[TO-DO ITEM] In the rows below, repeat word for word every line from the one containing "leaders themselves acknowledge" through the one containing "European interests.", including both of those lines.
---------- INFORMATION SUPPLIED ----------
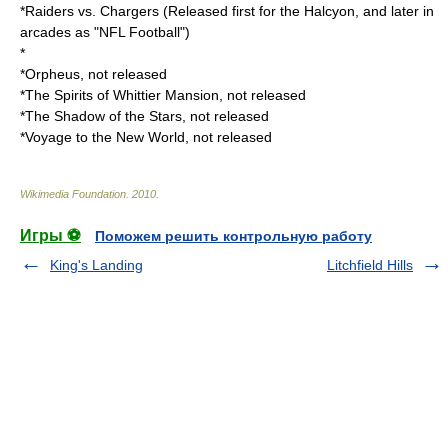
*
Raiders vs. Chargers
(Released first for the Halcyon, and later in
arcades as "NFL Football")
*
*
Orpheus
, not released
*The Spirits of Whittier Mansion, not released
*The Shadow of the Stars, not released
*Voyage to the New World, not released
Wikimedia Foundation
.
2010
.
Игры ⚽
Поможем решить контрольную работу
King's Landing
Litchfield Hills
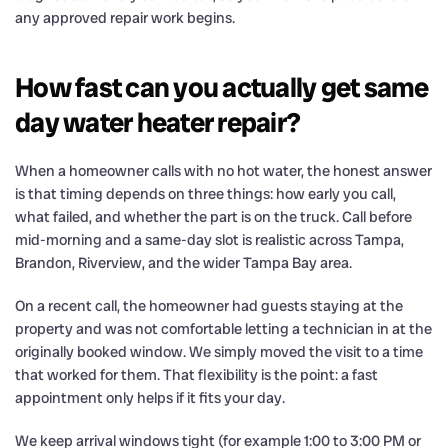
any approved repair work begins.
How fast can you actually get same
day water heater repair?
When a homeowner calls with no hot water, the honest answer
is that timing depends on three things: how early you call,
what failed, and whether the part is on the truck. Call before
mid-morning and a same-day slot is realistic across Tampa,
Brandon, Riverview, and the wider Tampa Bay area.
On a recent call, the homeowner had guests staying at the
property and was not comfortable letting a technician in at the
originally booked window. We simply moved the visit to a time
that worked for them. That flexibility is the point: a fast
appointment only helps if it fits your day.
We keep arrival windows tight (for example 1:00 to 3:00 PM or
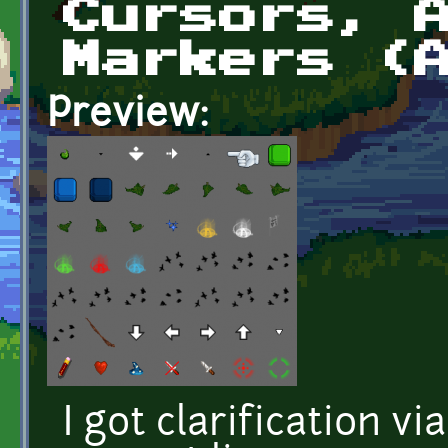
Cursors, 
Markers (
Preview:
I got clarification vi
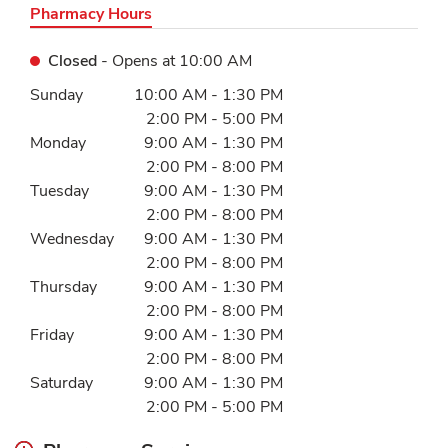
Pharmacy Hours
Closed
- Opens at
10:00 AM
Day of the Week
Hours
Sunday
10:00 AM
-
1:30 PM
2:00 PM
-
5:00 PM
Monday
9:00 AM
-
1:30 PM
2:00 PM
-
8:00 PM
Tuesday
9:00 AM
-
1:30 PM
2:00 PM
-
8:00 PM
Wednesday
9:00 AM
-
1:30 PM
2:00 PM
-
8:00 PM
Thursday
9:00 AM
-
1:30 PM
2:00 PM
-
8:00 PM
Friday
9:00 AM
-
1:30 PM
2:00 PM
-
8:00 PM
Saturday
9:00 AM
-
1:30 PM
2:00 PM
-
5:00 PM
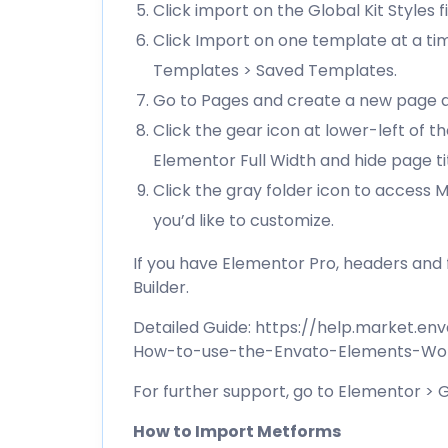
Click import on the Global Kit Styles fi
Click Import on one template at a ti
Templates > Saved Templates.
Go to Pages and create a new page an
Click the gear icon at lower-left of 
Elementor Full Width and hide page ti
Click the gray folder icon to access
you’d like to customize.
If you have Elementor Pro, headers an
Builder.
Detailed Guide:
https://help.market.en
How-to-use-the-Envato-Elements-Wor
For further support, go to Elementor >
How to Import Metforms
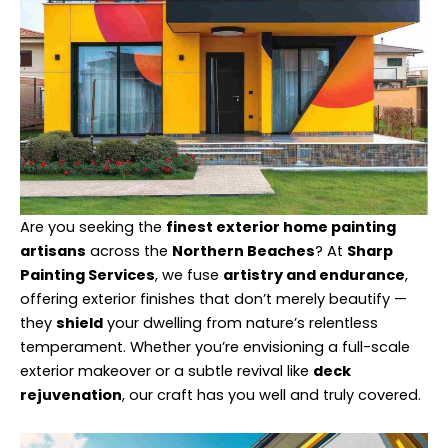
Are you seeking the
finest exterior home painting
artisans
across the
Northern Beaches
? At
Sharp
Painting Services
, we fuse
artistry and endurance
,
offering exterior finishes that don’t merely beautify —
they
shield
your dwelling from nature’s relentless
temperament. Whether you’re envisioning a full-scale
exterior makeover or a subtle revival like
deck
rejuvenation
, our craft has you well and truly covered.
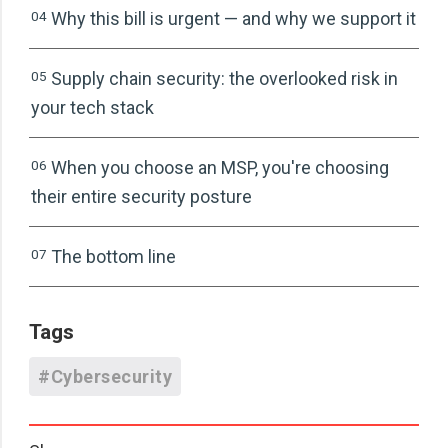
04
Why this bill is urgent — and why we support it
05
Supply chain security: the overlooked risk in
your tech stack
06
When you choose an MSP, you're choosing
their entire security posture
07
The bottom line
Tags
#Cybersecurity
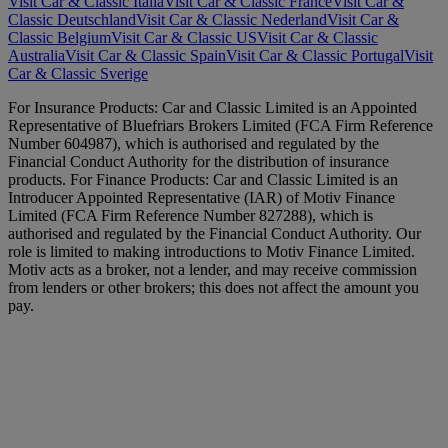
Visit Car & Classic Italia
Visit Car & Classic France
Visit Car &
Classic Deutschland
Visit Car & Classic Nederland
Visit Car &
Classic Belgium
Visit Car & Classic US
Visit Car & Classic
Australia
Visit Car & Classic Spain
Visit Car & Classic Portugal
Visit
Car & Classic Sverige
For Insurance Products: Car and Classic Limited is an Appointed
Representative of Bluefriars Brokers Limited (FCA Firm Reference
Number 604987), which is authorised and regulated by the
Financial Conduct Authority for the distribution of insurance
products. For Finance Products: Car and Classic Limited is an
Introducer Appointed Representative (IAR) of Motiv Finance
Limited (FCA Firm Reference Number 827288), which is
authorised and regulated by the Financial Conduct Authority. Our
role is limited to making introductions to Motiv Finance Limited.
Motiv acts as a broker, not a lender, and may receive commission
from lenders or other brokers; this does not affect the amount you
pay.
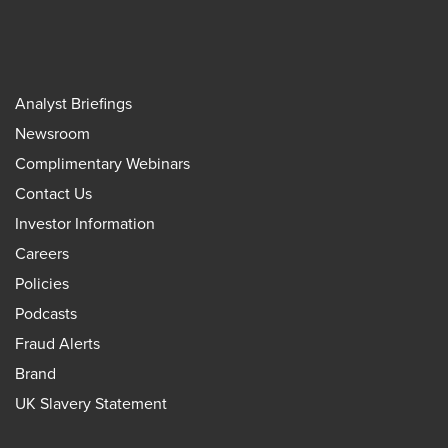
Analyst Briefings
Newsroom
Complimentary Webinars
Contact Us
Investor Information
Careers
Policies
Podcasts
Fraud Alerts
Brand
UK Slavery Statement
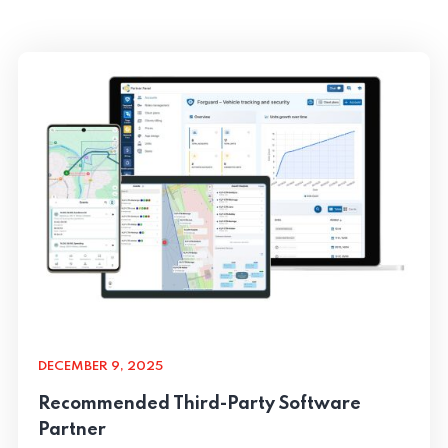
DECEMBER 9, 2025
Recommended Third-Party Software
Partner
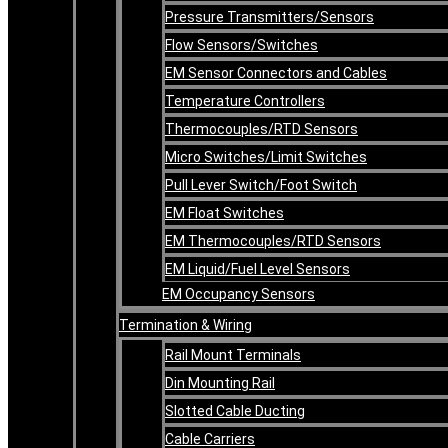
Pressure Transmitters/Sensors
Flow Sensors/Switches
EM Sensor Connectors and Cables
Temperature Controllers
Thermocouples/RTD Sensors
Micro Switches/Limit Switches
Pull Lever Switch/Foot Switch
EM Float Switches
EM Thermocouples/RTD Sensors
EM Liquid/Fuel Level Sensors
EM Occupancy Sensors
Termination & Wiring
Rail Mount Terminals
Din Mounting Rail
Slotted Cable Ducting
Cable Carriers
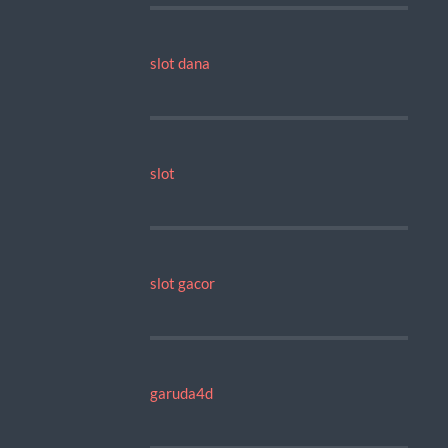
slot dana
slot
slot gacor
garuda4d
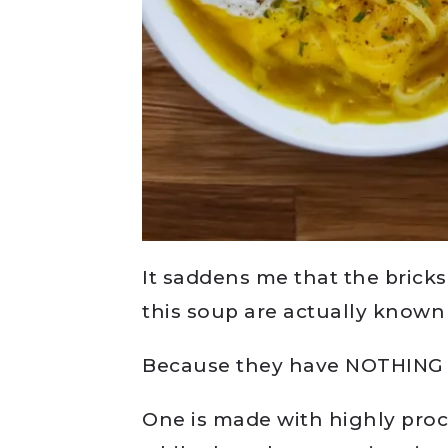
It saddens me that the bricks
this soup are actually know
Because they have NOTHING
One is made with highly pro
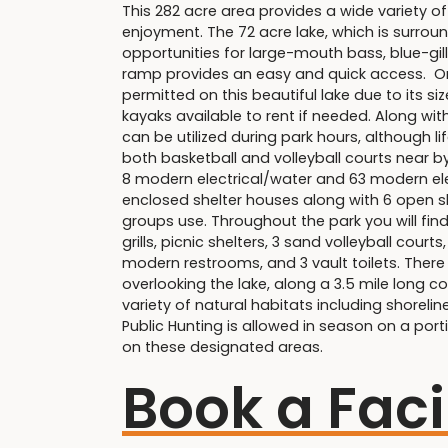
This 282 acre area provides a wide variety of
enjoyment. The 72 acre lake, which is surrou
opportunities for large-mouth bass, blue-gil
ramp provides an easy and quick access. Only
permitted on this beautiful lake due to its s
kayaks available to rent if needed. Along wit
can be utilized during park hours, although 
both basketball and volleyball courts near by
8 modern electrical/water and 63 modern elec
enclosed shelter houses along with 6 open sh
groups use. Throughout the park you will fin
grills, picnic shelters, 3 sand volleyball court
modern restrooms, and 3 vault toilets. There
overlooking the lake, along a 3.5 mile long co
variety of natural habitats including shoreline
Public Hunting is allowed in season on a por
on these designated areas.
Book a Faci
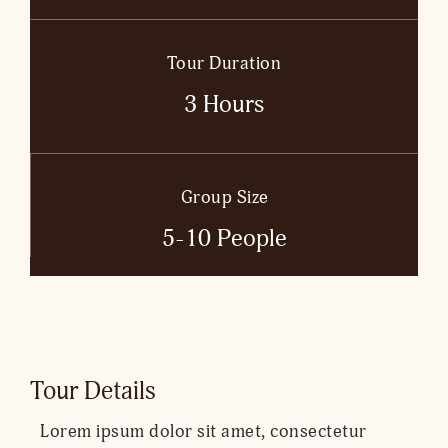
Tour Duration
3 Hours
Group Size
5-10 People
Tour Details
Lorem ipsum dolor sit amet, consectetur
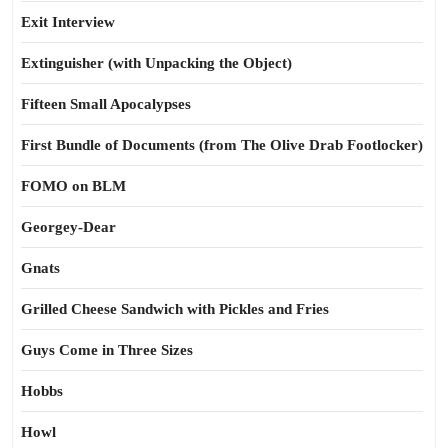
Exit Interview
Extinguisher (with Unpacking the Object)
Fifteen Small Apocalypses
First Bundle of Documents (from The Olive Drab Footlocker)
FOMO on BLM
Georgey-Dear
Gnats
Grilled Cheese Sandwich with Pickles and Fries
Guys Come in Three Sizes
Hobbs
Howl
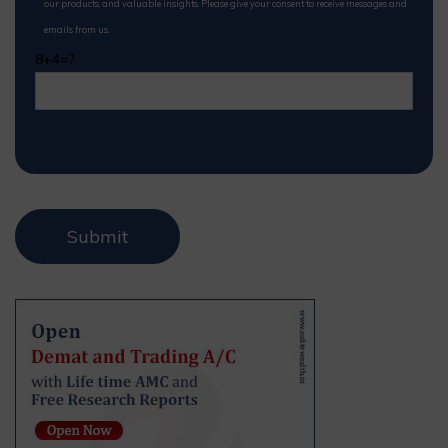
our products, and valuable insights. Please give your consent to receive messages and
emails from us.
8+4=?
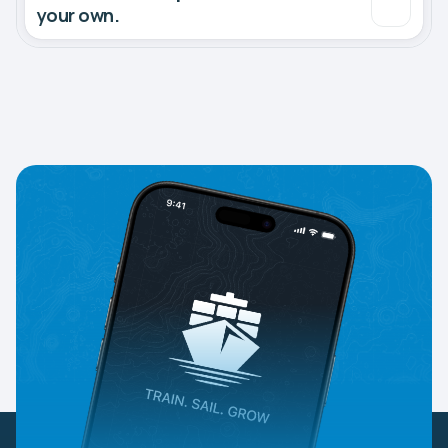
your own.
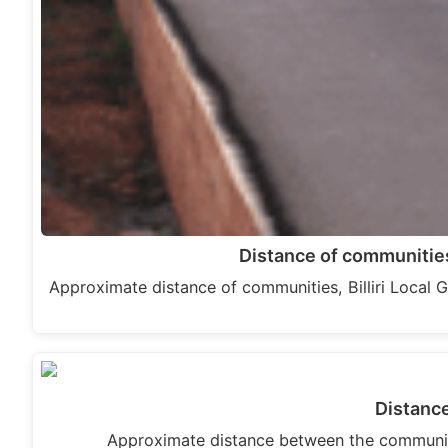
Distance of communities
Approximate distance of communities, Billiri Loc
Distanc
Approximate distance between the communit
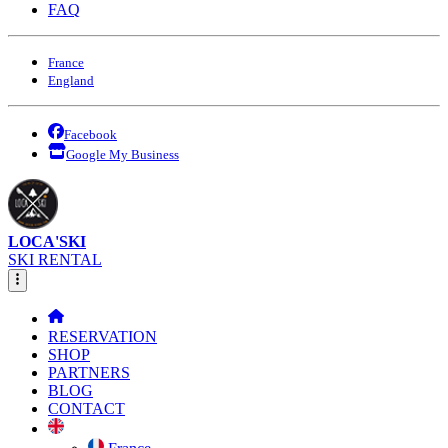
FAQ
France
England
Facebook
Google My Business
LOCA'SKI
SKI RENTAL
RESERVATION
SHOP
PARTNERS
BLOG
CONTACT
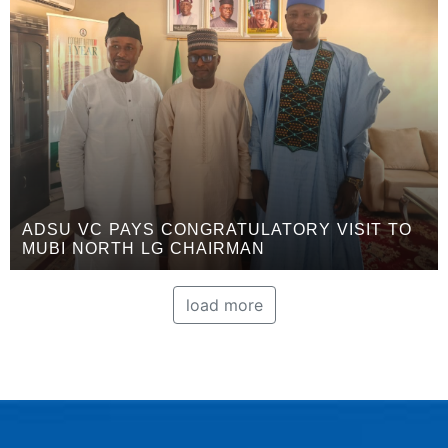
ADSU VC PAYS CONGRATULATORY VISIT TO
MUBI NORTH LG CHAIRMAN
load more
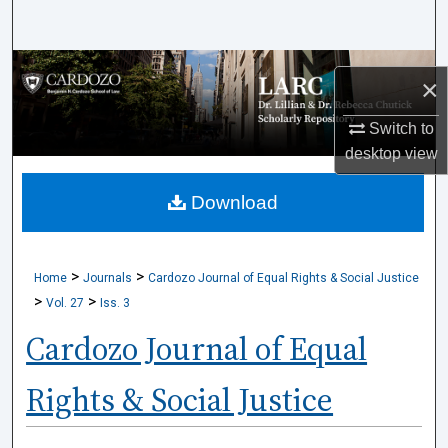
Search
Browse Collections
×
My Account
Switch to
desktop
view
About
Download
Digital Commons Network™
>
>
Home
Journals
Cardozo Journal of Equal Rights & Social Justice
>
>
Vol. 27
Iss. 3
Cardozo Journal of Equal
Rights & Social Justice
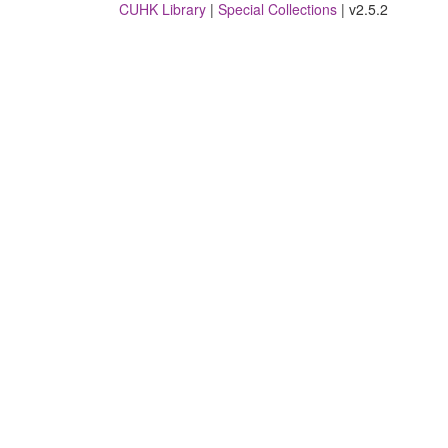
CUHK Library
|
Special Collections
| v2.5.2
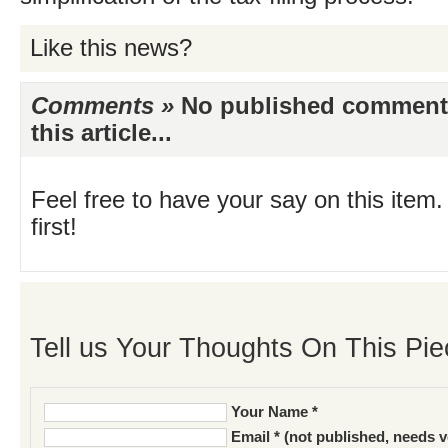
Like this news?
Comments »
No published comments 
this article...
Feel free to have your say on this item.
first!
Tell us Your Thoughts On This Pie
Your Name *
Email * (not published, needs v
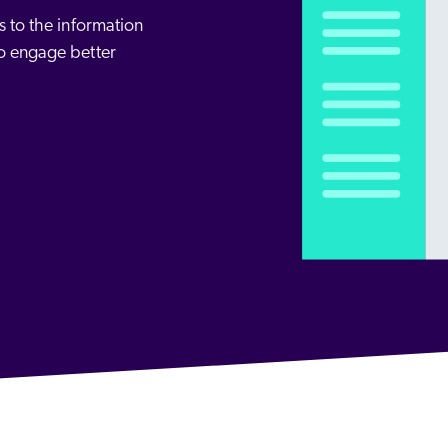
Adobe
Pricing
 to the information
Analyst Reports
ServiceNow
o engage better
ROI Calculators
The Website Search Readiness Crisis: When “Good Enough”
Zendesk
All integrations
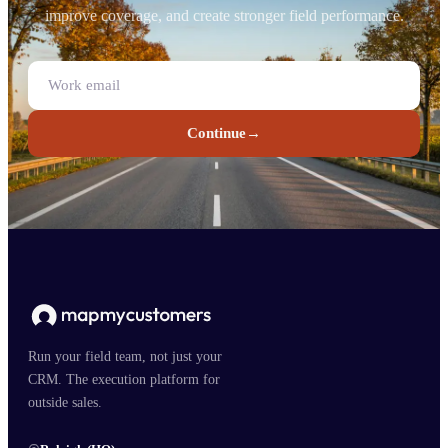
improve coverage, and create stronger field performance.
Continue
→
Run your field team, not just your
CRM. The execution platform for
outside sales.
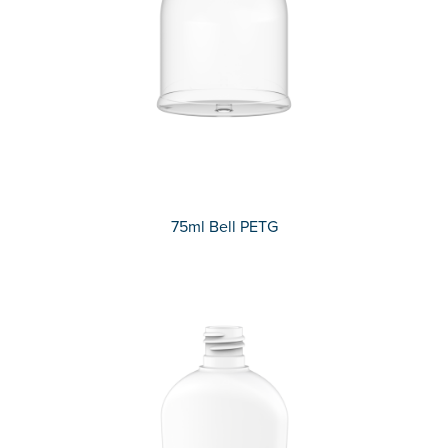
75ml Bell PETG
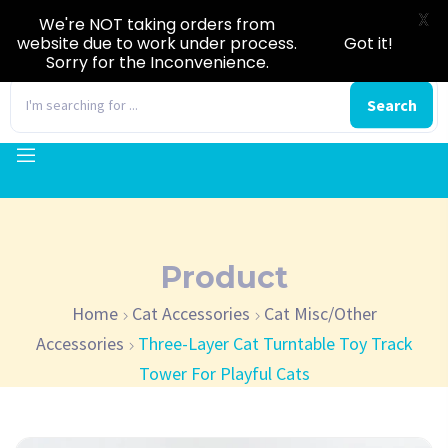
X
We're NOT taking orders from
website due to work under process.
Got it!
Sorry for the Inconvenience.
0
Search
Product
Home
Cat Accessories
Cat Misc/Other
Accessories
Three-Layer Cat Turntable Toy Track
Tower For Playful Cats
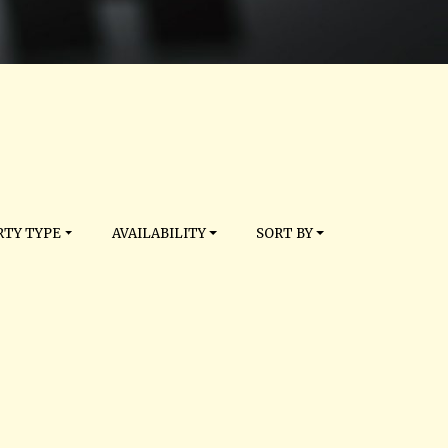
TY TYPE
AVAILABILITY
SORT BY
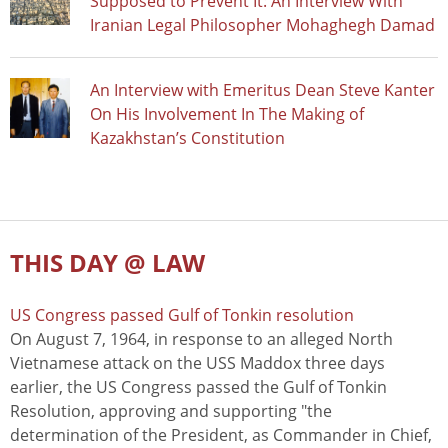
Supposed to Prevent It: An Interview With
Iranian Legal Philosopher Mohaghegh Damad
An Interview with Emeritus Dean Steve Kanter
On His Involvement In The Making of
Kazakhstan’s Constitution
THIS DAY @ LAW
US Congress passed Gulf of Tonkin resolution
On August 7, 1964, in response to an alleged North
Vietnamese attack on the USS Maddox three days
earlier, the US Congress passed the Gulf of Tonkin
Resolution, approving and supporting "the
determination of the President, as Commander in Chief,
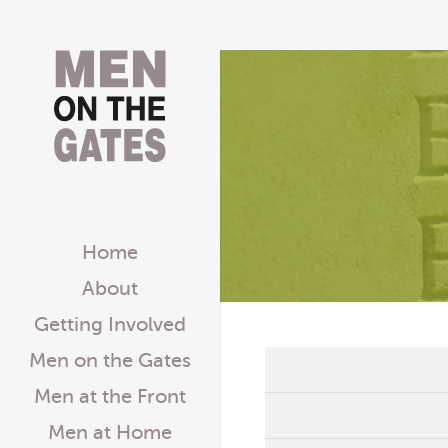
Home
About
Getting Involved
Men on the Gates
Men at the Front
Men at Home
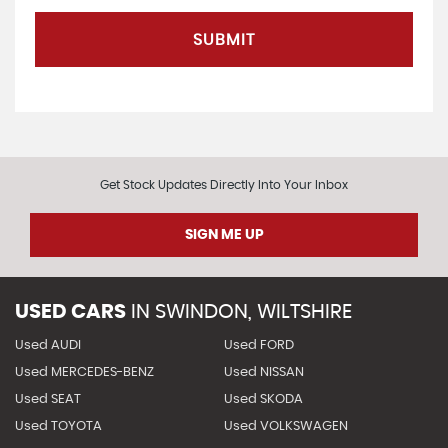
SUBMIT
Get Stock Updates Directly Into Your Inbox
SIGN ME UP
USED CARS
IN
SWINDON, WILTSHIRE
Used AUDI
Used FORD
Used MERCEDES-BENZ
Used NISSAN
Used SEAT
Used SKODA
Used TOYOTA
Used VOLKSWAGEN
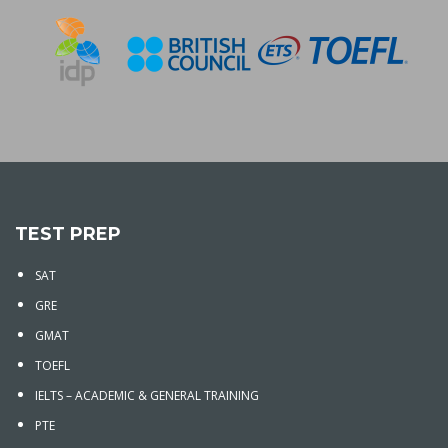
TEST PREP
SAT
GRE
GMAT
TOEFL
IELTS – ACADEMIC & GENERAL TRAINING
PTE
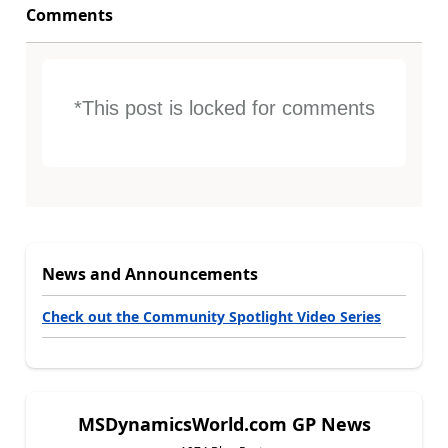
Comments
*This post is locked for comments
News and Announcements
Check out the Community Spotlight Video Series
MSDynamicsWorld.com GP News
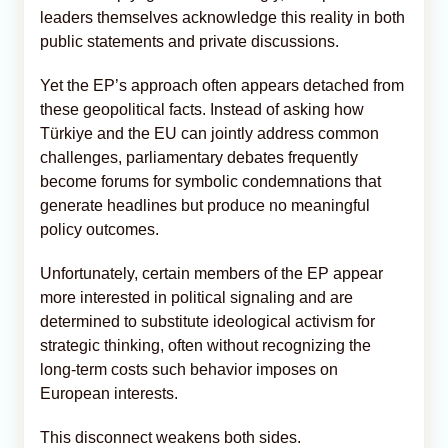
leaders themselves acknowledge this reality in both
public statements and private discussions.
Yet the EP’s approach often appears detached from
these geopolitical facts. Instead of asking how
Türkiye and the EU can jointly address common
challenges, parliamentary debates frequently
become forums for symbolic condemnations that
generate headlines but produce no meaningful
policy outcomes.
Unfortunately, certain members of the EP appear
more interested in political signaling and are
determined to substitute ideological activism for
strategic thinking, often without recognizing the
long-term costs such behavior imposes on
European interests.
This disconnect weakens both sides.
----------
[TASK OUTPUT]
leaders themselves acknowledge this reality in both
public statements and private discussions.
Yet the EP’s approach often appears detached from
these geopolitical facts. Instead of asking how
Türkiye and the EU can jointly address common
challenges, parliamentary debates frequently
become forums for symbolic condemnations that
generate headlines but produce no meaningful
policy outcomes.
Unfortunately, certain members of the EP appear
more interested in political signaling and are
determined to substitute ideological activism for
strategic thinking, often without recognizing the
long-term costs such behavior imposes on
European interests.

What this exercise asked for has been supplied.